> **What is needed**:
Below are entries. Pull out all lines containing "unit".
----
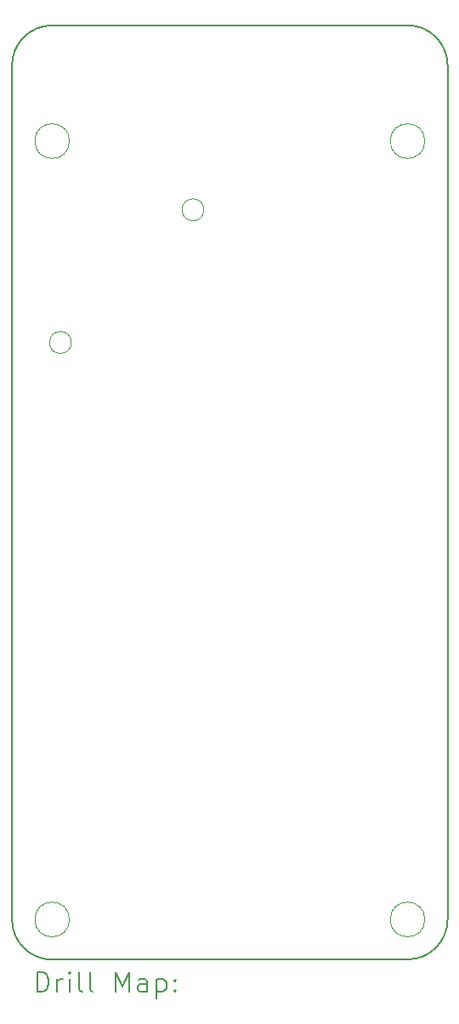
<source format=gbr>
%TF.GenerationSoftware,KiCad,Pcbnew,8.0.7*%
%TF.CreationDate,2025-01-20T10:57:14-06:00*%
%TF.ProjectId,Digit,44696769-742e-46b6-9963-61645f706362,1.2*%
%TF.SameCoordinates,Original*%
%TF.FileFunction,Drillmap*%
%TF.FilePolarity,Positive*%
%FSLAX45Y45*%
G04 Gerber Fmt 4.5, Leading zero omitted, Abs format (unit mm)*
G04 Created by KiCad (PCBNEW 8.0.7) date 2025-01-20 10:57:14*
%MOMM*%
%LPD*%
G01*
G04 APERTURE LIST*
%ADD10C,0.200000*%
%ADD11C,0.050000*%
G04 APERTURE END LIST*
D10*
X6786657Y-12342500D02*
G75*
G02*
X6387500Y-12742496I-399997J0D01*
G01*
X2447000Y-3844000D02*
X2447000Y-12344000D01*
X2847000Y-12744000D02*
G75*
G02*
X2447000Y-12344000I0J400000D01*
G01*
X6386657Y-3442500D02*
X2847000Y-3444000D01*
X6386657Y-3442503D02*
G75*
G02*
X6786657Y-3842500I3J-399997D01*
G01*
X6387500Y-12742500D02*
X2847000Y-12744000D01*
X6786657Y-12342500D02*
X6786657Y-3842500D01*
X2447000Y-3844000D02*
G75*
G02*
X2847000Y-3444000I400000J0D01*
G01*
D11*
X6560000Y-4595500D02*
G75*
G02*
X6215000Y-4595500I-172500J0D01*
G01*
X6215000Y-4595500D02*
G75*
G02*
X6560000Y-4595500I172500J0D01*
G01*
X6560000Y-12344500D02*
G75*
G02*
X6215000Y-12344500I-172500J0D01*
G01*
X6215000Y-12344500D02*
G75*
G02*
X6560000Y-12344500I172500J0D01*
G01*
X3019500Y-4595500D02*
G75*
G02*
X2674500Y-4595500I-172500J0D01*
G01*
X2674500Y-4595500D02*
G75*
G02*
X3019500Y-4595500I172500J0D01*
G01*
X3039000Y-6600000D02*
G75*
G02*
X2821000Y-6600000I-109000J0D01*
G01*
X2821000Y-6600000D02*
G75*
G02*
X3039000Y-6600000I109000J0D01*
G01*
X4359000Y-5280000D02*
G75*
G02*
X4141000Y-5280000I-109000J0D01*
G01*
X4141000Y-5280000D02*
G75*
G02*
X4359000Y-5280000I109000J0D01*
G01*
X3019500Y-12344500D02*
G75*
G02*
X2674500Y-12344500I-172500J0D01*
G01*
X2674500Y-12344500D02*
G75*
G02*
X3019500Y-12344500I172500J0D01*
G01*
D10*
X2697777Y-13065484D02*
X2697777Y-12865484D01*
X2697777Y-12865484D02*
X2745396Y-12865484D01*
X2745396Y-12865484D02*
X2773967Y-12875008D01*
X2773967Y-12875008D02*
X2793015Y-12894055D01*
X2793015Y-12894055D02*
X2802539Y-12913103D01*
X2802539Y-12913103D02*
X2812062Y-12951198D01*
X2812062Y-12951198D02*
X2812062Y-12979769D01*
X2812062Y-12979769D02*
X2802539Y-13017865D01*
X2802539Y-13017865D02*
X2793015Y-13036912D01*
X2793015Y-13036912D02*
X2773967Y-13055960D01*
X2773967Y-13055960D02*
X2745396Y-13065484D01*
X2745396Y-13065484D02*
X2697777Y-13065484D01*
X2897777Y-13065484D02*
X2897777Y-12932150D01*
X2897777Y-12970246D02*
X2907301Y-12951198D01*
X2907301Y-12951198D02*
X2916824Y-12941674D01*
X2916824Y-12941674D02*
X2935872Y-12932150D01*
X2935872Y-12932150D02*
X2954920Y-12932150D01*
X3021586Y-13065484D02*
X3021586Y-12932150D01*
X3021586Y-12865484D02*
X3012062Y-12875008D01*
X3012062Y-12875008D02*
X3021586Y-12884531D01*
X3021586Y-12884531D02*
X3031110Y-12875008D01*
X3031110Y-12875008D02*
X3021586Y-12865484D01*
X3021586Y-12865484D02*
X3021586Y-12884531D01*
X3145396Y-13065484D02*
X3126348Y-13055960D01*
X3126348Y-13055960D02*
X3116824Y-13036912D01*
X3116824Y-13036912D02*
X3116824Y-12865484D01*
X3250158Y-13065484D02*
X3231110Y-13055960D01*
X3231110Y-13055960D02*
X3221586Y-13036912D01*
X3221586Y-13036912D02*
X3221586Y-12865484D01*
X3478729Y-13065484D02*
X3478729Y-12865484D01*
X3478729Y-12865484D02*
X3545396Y-13008341D01*
X3545396Y-13008341D02*
X3612062Y-12865484D01*
X3612062Y-12865484D02*
X3612062Y-13065484D01*
X3793015Y-13065484D02*
X3793015Y-12960722D01*
X3793015Y-12960722D02*
X3783491Y-12941674D01*
X3783491Y-12941674D02*
X3764443Y-12932150D01*
X3764443Y-12932150D02*
X3726348Y-12932150D01*
X3726348Y-12932150D02*
X3707301Y-12941674D01*
X3793015Y-13055960D02*
X3773967Y-13065484D01*
X3773967Y-13065484D02*
X3726348Y-13065484D01*
X3726348Y-13065484D02*
X3707301Y-13055960D01*
X3707301Y-13055960D02*
X3697777Y-13036912D01*
X3697777Y-13036912D02*
X3697777Y-13017865D01*
X3697777Y-13017865D02*
X3707301Y-12998817D01*
X3707301Y-12998817D02*
X3726348Y-12989293D01*
X3726348Y-12989293D02*
X3773967Y-12989293D01*
X3773967Y-12989293D02*
X3793015Y-12979769D01*
X3888253Y-12932150D02*
X3888253Y-13132150D01*
X3888253Y-12941674D02*
X3907301Y-12932150D01*
X3907301Y-12932150D02*
X3945396Y-12932150D01*
X3945396Y-12932150D02*
X3964443Y-12941674D01*
X3964443Y-12941674D02*
X3973967Y-12951198D01*
X3973967Y-12951198D02*
X3983491Y-12970246D01*
X3983491Y-12970246D02*
X3983491Y-13027388D01*
X3983491Y-13027388D02*
X3973967Y-13046436D01*
X3973967Y-13046436D02*
X3964443Y-13055960D01*
X3964443Y-13055960D02*
X3945396Y-13065484D01*
X3945396Y-13065484D02*
X3907301Y-13065484D01*
X3907301Y-13065484D02*
X3888253Y-13055960D01*
X4069205Y-13046436D02*
X4078729Y-13055960D01*
X4078729Y-13055960D02*
X4069205Y-13065484D01*
X4069205Y-13065484D02*
X4059682Y-13055960D01*
X4059682Y-13055960D02*
X4069205Y-13046436D01*
X4069205Y-13046436D02*
X4069205Y-13065484D01*
X4069205Y-12941674D02*
X4078729Y-12951198D01*
X4078729Y-12951198D02*
X4069205Y-12960722D01*
X4069205Y-12960722D02*
X4059682Y-12951198D01*
X4059682Y-12951198D02*
X4069205Y-12941674D01*
X4069205Y-12941674D02*
X4069205Y-12960722D01*
M02*

</source>
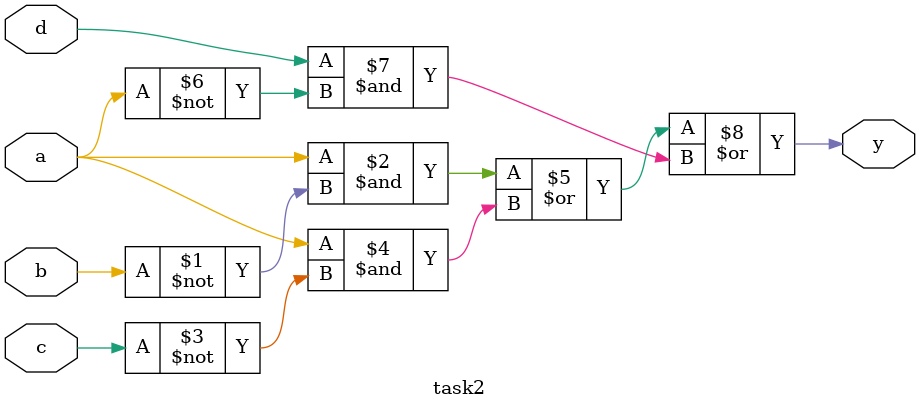
<source format=v>
module task2(a,b,c,d,y);
input a,b,c,d;
output y;
assign y=(a&~b)|(a&~c)|(d&~a);
endmodule

</source>
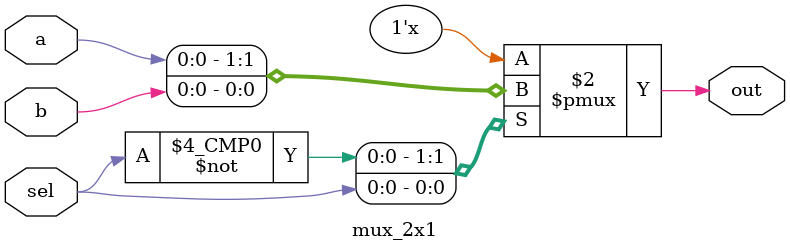
<source format=v>
module mux_2x1(
  input a,b,
  input sel,
  output reg out);
  
  always@(*)begin
    case(sel)
      1'b0:out=a;
      1'b1:out=b;
      default:out=1'bX;
    endcase
  end
endmodule
</source>
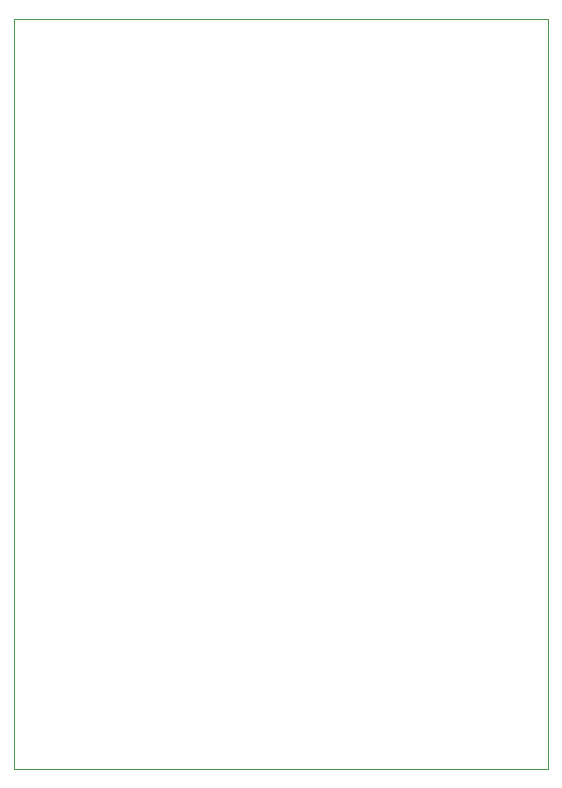
<source format=gbr>
%TF.GenerationSoftware,KiCad,Pcbnew,9.0.6*%
%TF.CreationDate,2025-12-25T21:37:21-05:00*%
%TF.ProjectId,hpad,68706164-2e6b-4696-9361-645f70636258,rev?*%
%TF.SameCoordinates,Original*%
%TF.FileFunction,Profile,NP*%
%FSLAX46Y46*%
G04 Gerber Fmt 4.6, Leading zero omitted, Abs format (unit mm)*
G04 Created by KiCad (PCBNEW 9.0.6) date 2025-12-25 21:37:21*
%MOMM*%
%LPD*%
G01*
G04 APERTURE LIST*
%TA.AperFunction,Profile*%
%ADD10C,0.100000*%
%TD*%
G04 APERTURE END LIST*
D10*
X145256250Y-79400000D02*
X190500000Y-79400000D01*
X190500000Y-142875000D01*
X145256250Y-142875000D01*
X145256250Y-79400000D01*
M02*

</source>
----
> **Problem solution**:
G04 Gerber Fmt 4.5, Leading zero omitted, Abs format (unit mm)*
G04 Gerber Fmt 4.6, Leading zero omitted, Abs format (unit mm)*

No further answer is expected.